= Problem =
Where a line contains the word "lines", copy that line from the records below.

##### Data to examine #####

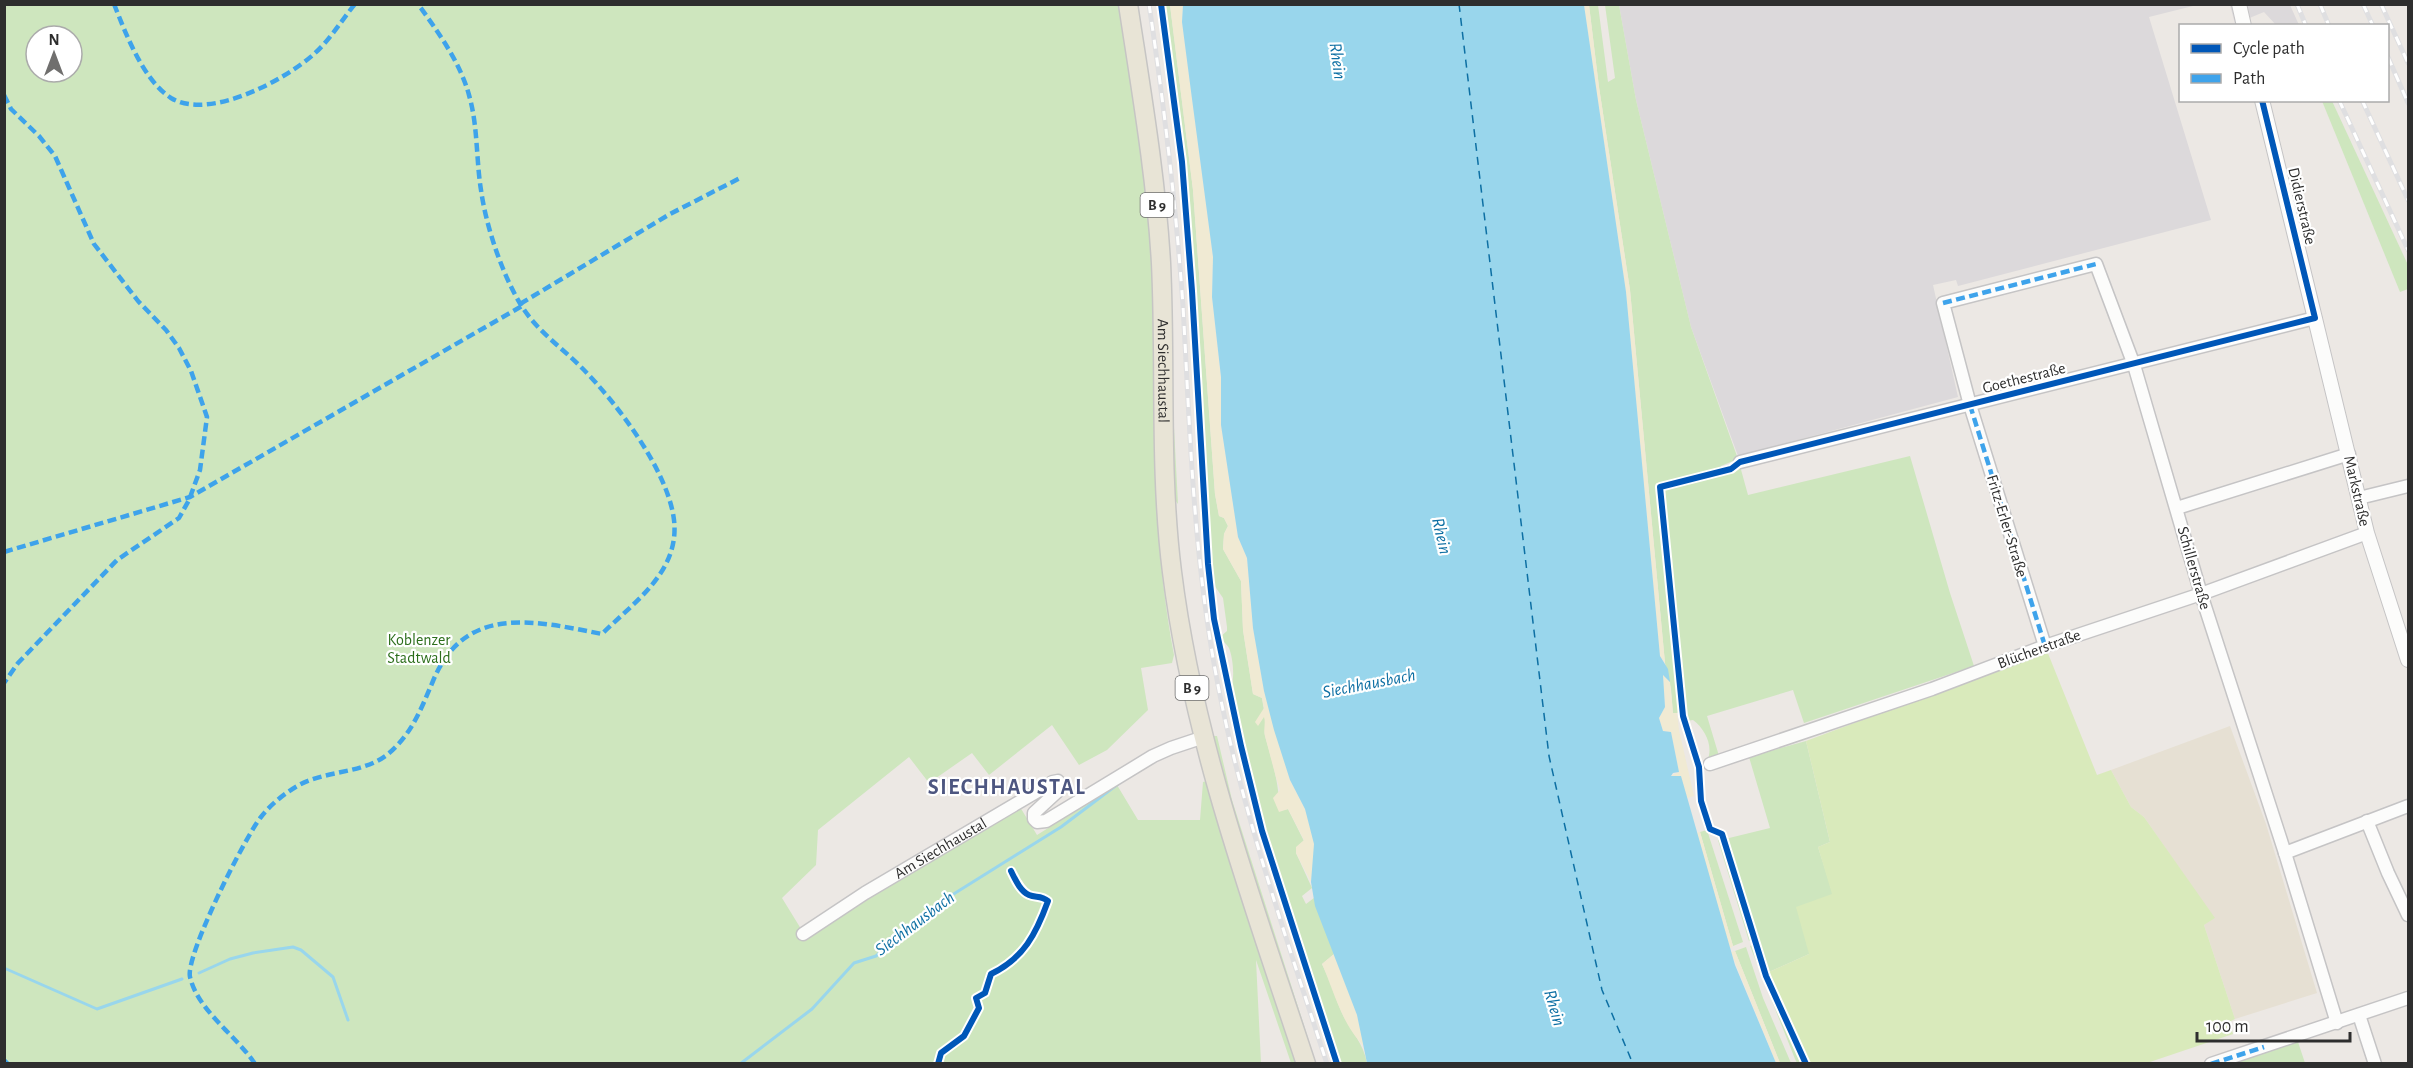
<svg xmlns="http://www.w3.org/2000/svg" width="2413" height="1068" font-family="'Alegreya Sans',sans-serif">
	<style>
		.industrial { fill: #dcd9db }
		.education { fill: #e6e0d3 }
		.green { fill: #cee6be; fill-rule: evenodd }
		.sand { fill: #f0ead3 }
		.pitch { fill: #d9eabb }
		.water { fill: #99d6ec }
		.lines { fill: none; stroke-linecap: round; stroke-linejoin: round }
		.stream { stroke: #99d6ec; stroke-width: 3 }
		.ferry { stroke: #0d6fa3; stroke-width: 1.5; stroke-dasharray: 8 6; stroke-linecap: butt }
		.minor-casing { stroke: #c5c4c5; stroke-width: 15 }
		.tertiary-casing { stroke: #c5c4c5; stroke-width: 16 }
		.primary-casing { stroke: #c6c5c4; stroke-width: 21 }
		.minor { stroke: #fcfcfb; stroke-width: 12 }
		.tertiary { stroke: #fcfcfb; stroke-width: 14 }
		.primary { stroke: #e8e4d6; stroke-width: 18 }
		.rail-casing { stroke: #dfdfe1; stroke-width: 5 }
		.rail { stroke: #fff; stroke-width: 3; stroke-dasharray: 9; stroke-linecap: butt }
		.quiet { stroke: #3ea3eb; stroke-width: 4.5; stroke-dasharray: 9 4.5; stroke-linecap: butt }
		.cycleway-casing { stroke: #fff; stroke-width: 10 }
		.cycleway { stroke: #0057b8; stroke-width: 6 }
		.labels { text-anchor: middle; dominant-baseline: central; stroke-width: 4.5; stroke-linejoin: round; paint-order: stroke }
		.shield { fill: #fff; stroke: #6d6d6d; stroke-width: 1.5 }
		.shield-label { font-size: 15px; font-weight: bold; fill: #2e2e2e }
		.street-label { font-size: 16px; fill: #2e2e2e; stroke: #fff }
		.park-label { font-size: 16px; fill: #2c6e1b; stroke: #fff }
		.water-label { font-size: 18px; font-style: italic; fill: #0d6fa3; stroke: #fff }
		.district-label { font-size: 22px; font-weight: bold; letter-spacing: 1.5px; fill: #4d5680; stroke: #fff }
	</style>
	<rect width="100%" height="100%" fill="#ece8e4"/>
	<g class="industrial">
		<polygon points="1619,5 2197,5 2149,17 2211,220 1958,286 1956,280 1933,285 1958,397 1738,456 1691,327 1636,100"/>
		<polygon points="2230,5 2290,5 2299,25 2276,25 2264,12 2235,24"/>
	</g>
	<polygon class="education" points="2230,726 2266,824 2317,993 2235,1019 2204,925 2214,918 2144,817 2131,807 2111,770"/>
	<g class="green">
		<path d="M5 5H1119C1132 88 1149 172 1152 257 1155 390 1149 524 1174 655L1172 663 1141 668 1148 710 1107 750 1079 765 1052 725 989 775 972 753 929 783 909 757 818 830 816 865 782 898 806 937 1020 807 1037 835 1117 785 1138 820H1200L1203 782 1207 781 1300 1063H1291L1256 960 1261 1063 5 1064ZM36 36H72V72H36Z"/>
		<path d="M1163 5H1170L1193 190 1215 494 1219 516 1224 518 1228 526 1224 534 1223 549 1241 581 1243 630 1253 694 1262 698C1263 706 1265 714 1266 722 1266 727 1264 731 1265 736 1272 761 1280 785 1279 811L1288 809 1304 841 1296 853 1312 888 1302 896 1306 904 1314 898 1334 954 1322 964C1330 980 1335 997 1342 1013 1351 1032 1363 1042 1367 1063H1339L1263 824 1231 687C1235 678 1233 658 1229 648 1227 644 1222 641 1220 637L1227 631V627L1223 598 1212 582 1210 557 1190 223 1182 130Z"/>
		<path d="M1589 5H1598L1608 82 1615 78 1605 5H1619L1636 100 1691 327 1738 459 1721 466V469L1670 480V487L1732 472 1740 466 1748 495 1910 456 1950 593 1974 666 1804 723 1793 690 1707 716 1719 756 1708 759C1713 745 1705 729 1693 720L1687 721 1684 711 1673 714 1671 689 1665 663 1630 290 1599 87Z"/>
		<polygon points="2322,101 2332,101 2408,265 2408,289 2400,292"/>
		<polygon points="1165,257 1178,504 1170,493"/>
		<polygon points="1210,736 1217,736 1232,800 1316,1063 1310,1063"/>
		<polygon points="1806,741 1830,842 1818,847 1833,894 1809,954 1769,972 1725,839 1770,828 1749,757"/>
		<polygon points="1707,830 1743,942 1733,946 1700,832"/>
		<polygon points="1718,840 1721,841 1752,939 1749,941"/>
		<polygon points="1754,944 1773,997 1804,1063 1797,1063 1795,1059 1750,946"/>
		<polygon points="1746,947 1763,998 1791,1063 1780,1063 1735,951"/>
		<polygon points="2298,1042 2305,1063 2226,1064"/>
	</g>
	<g class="sand">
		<path d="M1170 5H1183L1182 22 1213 257 1212 297 1221 378V425L1238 537 1247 558 1253 628 1264 691 1290 780 1305 809 1315 845 1311 882 1296 853V847L1304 840 1288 809 1279 812 1273 798 1280 790C1274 772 1270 754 1265 736 1263 730 1266 723 1264 717L1258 726 1255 722 1264 708 1262 698 1253 694 1243 630 1241 581 1223 549 1224 534 1228 526 1224 518 1219 516 1215 494 1193 190Z"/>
		<polygon points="1584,5 1589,5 1599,87 1630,290 1665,663 1660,656 1626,292"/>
		<polygon points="1663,674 1670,682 1673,713 1677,713 1679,730 1694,796 1687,798 1681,777 1671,776 1679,772 1671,732 1663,731 1659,718 1665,707"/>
		<polygon points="1700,832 1733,946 1730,948 1699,846 1696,833"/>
		<polygon points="1735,951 1780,1063 1776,1063 1731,952"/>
		<path d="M1334 954 1357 1015 1364 1046C1342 1025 1334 991 1322 964Z"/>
	</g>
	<polygon class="pitch" points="2047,651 2097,775 2111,770 2131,807 2144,817 2215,918 2204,925 2235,1019 2229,1022 2233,1034 2147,1063 1809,1063 1769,972 1809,954 1796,907 1832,894 1818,847 1830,842 1806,741"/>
	<polygon class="water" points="1183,5 1584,5 1626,292 1660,656 1668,669 1670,682 1663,675 1665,707 1659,718 1663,731 1671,732 1679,772 1673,773 1671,776 1681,776 1735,965 1776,1063 1367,1063 1357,1015 1315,906 1311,882 1314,844 1305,809 1290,780 1274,730 1264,691 1253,628 1247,558 1238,537 1221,425 1221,377 1212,297 1213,257 1192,99 1182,22"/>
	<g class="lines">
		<g class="stream">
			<polyline points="4,968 97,1009 182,979"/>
			<polyline points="199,973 230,959 253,953 293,947 301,950 333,977 348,1020"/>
			<polyline points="740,1064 812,1009 854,963 876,956 936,905 1061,827 1122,781"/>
		</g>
		<polyline class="ferry" points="1459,4 1549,756 1602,990 1633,1064"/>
		<defs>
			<g id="minor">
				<polyline points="1740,462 2315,318"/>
				<polyline points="2359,498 2408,486"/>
				<polyline points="2177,508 2349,454"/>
				<polyline points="2045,646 1970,405 1943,303 2096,264 2134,365 2201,594 2285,853 2337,1023"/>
				<polyline points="1710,764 1932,689 2045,646 2201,594 2367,533"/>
				<polyline points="2367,821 2388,873 2408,915"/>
				<polyline points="2285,853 2408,806"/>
				<path id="s1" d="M803 934 865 893 1053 782 1058 781 1060 789 1034 813V819L1037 822 1046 821 1153 756 1171 748 1204 737"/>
				<polyline points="2359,1015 2375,1064"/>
				<polyline points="2211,1064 2408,998"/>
			</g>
			<g id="tertiary">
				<polyline points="2239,4 2244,26"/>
				<polyline points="2262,100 2367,533 2408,660"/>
			</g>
			<g id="primary">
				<path id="s2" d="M1128 4C1141 90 1156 176 1161 263 1166 366 1159 469 1172 572 1193 741 1253 903 1306 1064"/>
			</g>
		</defs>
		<use href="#minor" class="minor-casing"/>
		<use href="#tertiary" class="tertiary-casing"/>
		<use href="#primary" class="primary-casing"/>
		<use href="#minor" class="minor"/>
		<use href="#tertiary" class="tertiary"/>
		<use href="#primary" class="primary"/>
		<defs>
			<g id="rail">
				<path d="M1149 4C1164 105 1176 205 1183 306 1189 411 1192 516 1207 619 1228 772 1280 918 1327 1064"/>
				<polyline points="2297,4 2306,26"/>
				<polyline points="2320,4 2329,26"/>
				<polyline points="2363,4 2373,26"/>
				<polyline points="2381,4 2408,63"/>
				<polyline points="2388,57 2408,103"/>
				<polyline points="2339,100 2408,250"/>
				<polyline points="2362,100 2408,200"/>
			</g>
		</defs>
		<use href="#rail" class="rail-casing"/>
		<use href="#rail" class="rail"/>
		<g class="quiet">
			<path d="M114 4C126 34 143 80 171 98 209 121 285 80 314 54 330 40 341 21 355 4"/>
			<polyline points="4,95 11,109 39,136 55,156 94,244 138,301 166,330 179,348 191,371 207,417 200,470 189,500 179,518 117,560 18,663 4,683"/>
			<polyline points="1943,303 2096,264"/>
			<polyline points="520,304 670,214 742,177"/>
			<polyline points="1970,405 2045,646"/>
			<polyline points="4,552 190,497 522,306"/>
			<polyline points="4,1060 8,1064"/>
			<path d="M255 1064C236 1035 198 1011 190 977 185 956 245 837 261 817 271 804 285 793 299 785 327 770 363 774 388 754 412 734 421 709 433 681 465 603 536 621 602 634 634 602 680 572 674 520 668 470 616 402 581 367 560 346 537 331 521 305 502 274 486 226 481 190 476 159 478 126 469 95 460 62 438 32 418 4"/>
			<polyline points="2211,1064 2264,1047"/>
		</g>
		<defs>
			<g id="cycleway">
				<polyline points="1161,4 1182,162 1192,291 1208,564 1214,619 1241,746 1262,831 1337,1064"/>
				<path d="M938 1064 941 1053 964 1036 979 1008 976 998 985 993 991 974C1024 958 1036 934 1048 901 1041 895 1036 898 1029 895 1020 891 1015 879 1011 871"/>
				<polyline points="1806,1064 1766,976 1722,834 1710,829 1701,801 1699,767 1683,716 1660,487 1731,469 1740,462 2315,318 2262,100"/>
			</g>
		</defs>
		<use href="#cycleway" class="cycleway-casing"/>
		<use href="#cycleway" class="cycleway"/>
	</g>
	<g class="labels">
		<g class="shield">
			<rect x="1140.5" y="193" width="33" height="24" rx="4.5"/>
			<rect x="1175.5" y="676" width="33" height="24" rx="4.5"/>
		</g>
		<g class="shield-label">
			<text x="1157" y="205">B 9</text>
			<text x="1192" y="688">B 9</text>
		</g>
		<g class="street-label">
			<text transform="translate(2302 206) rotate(77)">Didierstraße</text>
			<text stroke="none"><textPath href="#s2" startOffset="369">Am Siechhaustal</textPath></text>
			<text transform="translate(2024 378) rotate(-14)">Goethestraße</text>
			<text transform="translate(2357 491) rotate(77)">Markstraße</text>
			<text transform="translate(2007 526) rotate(73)">Fritz-Erler-Straße</text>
			<text transform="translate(2194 568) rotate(74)">Schillerstraße</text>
			<text transform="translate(2039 649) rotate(-20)">Blücherstraße</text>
			<text stroke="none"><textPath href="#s1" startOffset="162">Am Siechhaustal</textPath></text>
		</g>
		<g class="park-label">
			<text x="419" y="640">Koblenzer<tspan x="419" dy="18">Stadtwald</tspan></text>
		</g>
		<g class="water-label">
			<text transform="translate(1337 61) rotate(82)">Rhein</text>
			<text transform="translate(1441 536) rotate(77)">Rhein</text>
			<text transform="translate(1369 684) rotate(-11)">Siechhausbach</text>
			<text transform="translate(915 924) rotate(-37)">Siechhausbach</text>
			<text transform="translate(1554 1008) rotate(74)">Rhein</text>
		</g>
		<g class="district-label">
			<text x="1007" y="787">SIECHHAUSTAL</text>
		</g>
	</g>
	<rect width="2413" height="1068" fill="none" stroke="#2e2e2e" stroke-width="12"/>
	<rect x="2179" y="24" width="210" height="78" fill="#ffffff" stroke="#ababab" stroke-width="1.5"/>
	<rect x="2191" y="44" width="30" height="9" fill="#0057b8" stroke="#ababab" stroke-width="1.5"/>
	<text x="2233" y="54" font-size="18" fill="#2e2e2e">Cycle path</text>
	<rect x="2191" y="74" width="30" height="9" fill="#3ea3eb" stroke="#ababab" stroke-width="1.5"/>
	<text x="2233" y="84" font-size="18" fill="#2e2e2e">Path</text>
	<g transform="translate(54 54)"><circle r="28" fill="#ffffff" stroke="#ababab" stroke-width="1.5"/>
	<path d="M0-4.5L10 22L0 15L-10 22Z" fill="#706f6e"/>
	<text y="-9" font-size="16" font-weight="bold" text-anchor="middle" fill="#2e2e2e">N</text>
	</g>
	<path d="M2197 1032v9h153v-9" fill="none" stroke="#2e2e2e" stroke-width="3"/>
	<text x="2206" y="1032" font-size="18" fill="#2e2e2e" stroke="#ffffff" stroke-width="4.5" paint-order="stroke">100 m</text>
</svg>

#####

= Expected output =
		.lines { fill: none; stroke-linecap: round; stroke-linejoin: round }
	<g class="lines">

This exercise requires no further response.